START Provided data
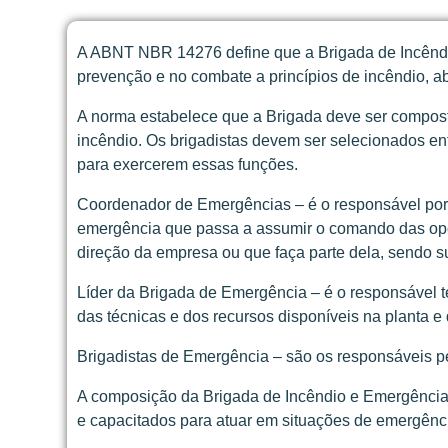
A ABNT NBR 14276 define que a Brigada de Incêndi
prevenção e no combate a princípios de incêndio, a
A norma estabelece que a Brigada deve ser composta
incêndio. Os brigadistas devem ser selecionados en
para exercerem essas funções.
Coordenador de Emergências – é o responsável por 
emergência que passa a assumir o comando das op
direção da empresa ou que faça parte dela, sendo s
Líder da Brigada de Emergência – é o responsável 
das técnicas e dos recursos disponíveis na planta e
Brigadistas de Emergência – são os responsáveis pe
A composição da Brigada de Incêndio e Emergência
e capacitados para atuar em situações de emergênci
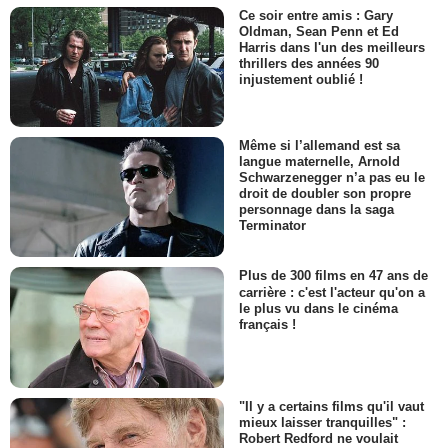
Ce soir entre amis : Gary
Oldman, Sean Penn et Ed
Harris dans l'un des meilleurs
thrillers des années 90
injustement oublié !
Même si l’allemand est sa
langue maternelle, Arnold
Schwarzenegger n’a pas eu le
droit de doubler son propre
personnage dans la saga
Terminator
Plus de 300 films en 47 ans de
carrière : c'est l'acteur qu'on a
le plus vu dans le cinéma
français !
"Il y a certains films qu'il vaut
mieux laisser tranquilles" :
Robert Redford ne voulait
END Provided data
START Provided data
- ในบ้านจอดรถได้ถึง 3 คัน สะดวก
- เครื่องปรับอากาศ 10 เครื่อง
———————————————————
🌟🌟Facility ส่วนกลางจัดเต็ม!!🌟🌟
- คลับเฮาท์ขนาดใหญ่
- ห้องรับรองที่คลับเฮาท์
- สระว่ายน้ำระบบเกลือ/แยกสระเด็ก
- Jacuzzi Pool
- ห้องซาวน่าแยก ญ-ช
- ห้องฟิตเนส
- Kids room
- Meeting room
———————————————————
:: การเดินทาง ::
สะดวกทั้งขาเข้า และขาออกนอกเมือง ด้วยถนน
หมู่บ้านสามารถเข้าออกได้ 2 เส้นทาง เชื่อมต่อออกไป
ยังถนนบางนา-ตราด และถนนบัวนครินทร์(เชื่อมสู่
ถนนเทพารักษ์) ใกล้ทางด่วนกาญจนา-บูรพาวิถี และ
END Provided data
▶ **Work instruction**: What to print is the stretch of entries from the line with "A ABNT NBR 14276" up to and including the line with "Robert Redford ne voulait". Please print it exactly and leave out the pictures.

▶ **Response to this exercise**:
A ABNT NBR 14276 define que a Brigada de Incêndi
prevenção e no combate a princípios de incêndio, a
A norma estabelece que a Brigada deve ser composta
incêndio. Os brigadistas devem ser selecionados en
para exercerem essas funções.
Coordenador de Emergências – é o responsável por 
emergência que passa a assumir o comando das op
direção da empresa ou que faça parte dela, sendo s
Líder da Brigada de Emergência – é o responsável 
das técnicas e dos recursos disponíveis na planta e
Brigadistas de Emergência – são os responsáveis pe
A composição da Brigada de Incêndio e Emergência
e capacitados para atuar em situações de emergênci
Ce soir entre amis : Gary
Oldman, Sean Penn et Ed
Harris dans l'un des meilleurs
thrillers des années 90
injustement oublié !
Même si l’allemand est sa
langue maternelle, Arnold
Schwarzenegger n’a pas eu le
droit de doubler son propre
personnage dans la saga
Terminator
Plus de 300 films en 47 ans de
carrière : c'est l'acteur qu'on a
le plus vu dans le cinéma
français !
"Il y a certains films qu'il vaut
mieux laisser tranquilles" :
Robert Redford ne voulait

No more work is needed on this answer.